Puh-leeze, girl. I just threw up a little in my mouth.
You know that bitch wrote that herself. I mean when was the last time you saw “intellectual” as a noun in someone’s bio?
But I thought, what the hell? I’ll read her column. Maybe I’ll learn something.
And I did. I learned that my evaporated ambivalence had now turned to full-on, eye-rolling disdain.
One of the premises of her column today was her doubt of the existence of global warming. I won’t go into all of the detail—and forgive me, cuz you know I loves the big words--but, the woman’s use of florid vocabulary reminds me of Wal-Mart perfume—IT. JUST. STINKS. TOO. MUCH.
An example: “Who is impious enough to believe that Earth's contours are permanent?” Uh . . . I dunno. Is it J. Lo?
From C. Pag’s perspective, “virtually all of the major claims about global warming and its causes still remain to be proved.”

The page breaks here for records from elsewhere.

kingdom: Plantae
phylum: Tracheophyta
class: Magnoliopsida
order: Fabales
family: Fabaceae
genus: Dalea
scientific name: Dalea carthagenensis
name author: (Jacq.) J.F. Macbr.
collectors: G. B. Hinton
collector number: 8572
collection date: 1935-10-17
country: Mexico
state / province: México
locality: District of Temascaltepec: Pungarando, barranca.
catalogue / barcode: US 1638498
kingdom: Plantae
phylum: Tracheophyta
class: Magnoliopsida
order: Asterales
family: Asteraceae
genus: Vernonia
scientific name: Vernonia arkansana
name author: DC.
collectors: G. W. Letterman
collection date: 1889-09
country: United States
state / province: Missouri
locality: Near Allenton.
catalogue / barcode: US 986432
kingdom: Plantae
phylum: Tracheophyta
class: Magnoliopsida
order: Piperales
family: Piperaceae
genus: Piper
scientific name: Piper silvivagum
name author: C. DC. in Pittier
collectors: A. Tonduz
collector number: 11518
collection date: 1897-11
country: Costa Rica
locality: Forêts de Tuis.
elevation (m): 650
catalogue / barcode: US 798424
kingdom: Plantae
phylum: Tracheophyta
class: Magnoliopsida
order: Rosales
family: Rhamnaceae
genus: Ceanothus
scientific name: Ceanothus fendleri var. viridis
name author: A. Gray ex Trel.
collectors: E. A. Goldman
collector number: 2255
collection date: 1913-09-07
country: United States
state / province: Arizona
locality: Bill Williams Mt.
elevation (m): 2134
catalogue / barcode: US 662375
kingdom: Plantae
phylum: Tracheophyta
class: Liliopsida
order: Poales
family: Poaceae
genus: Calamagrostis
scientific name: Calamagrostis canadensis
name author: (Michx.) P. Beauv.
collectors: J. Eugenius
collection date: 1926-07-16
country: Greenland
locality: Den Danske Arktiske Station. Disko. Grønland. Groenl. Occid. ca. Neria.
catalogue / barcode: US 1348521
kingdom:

Say wha? My sense is that she doubts it because she carries a large share of the responsibility for said global warming. Greenhouse gas, fossil fuel, and blowhards like Camille. Need proof? Check out this line from a different part of her column, relating to political dynasties:
“There may be an atavistic longing for quasi-divine kingship that surfaces in unsettled times. Especially after 9/11, with its diffuse sense of peril, we should beware of the seductive dream of the strong man or clan who will shield us from harm. Democracy is predicated on sometimes chaotic cross-talk, not on governance by fiat, the whims of a hereditary elite.”
Somewhere in New Zealand there is a sheep growing a third eye.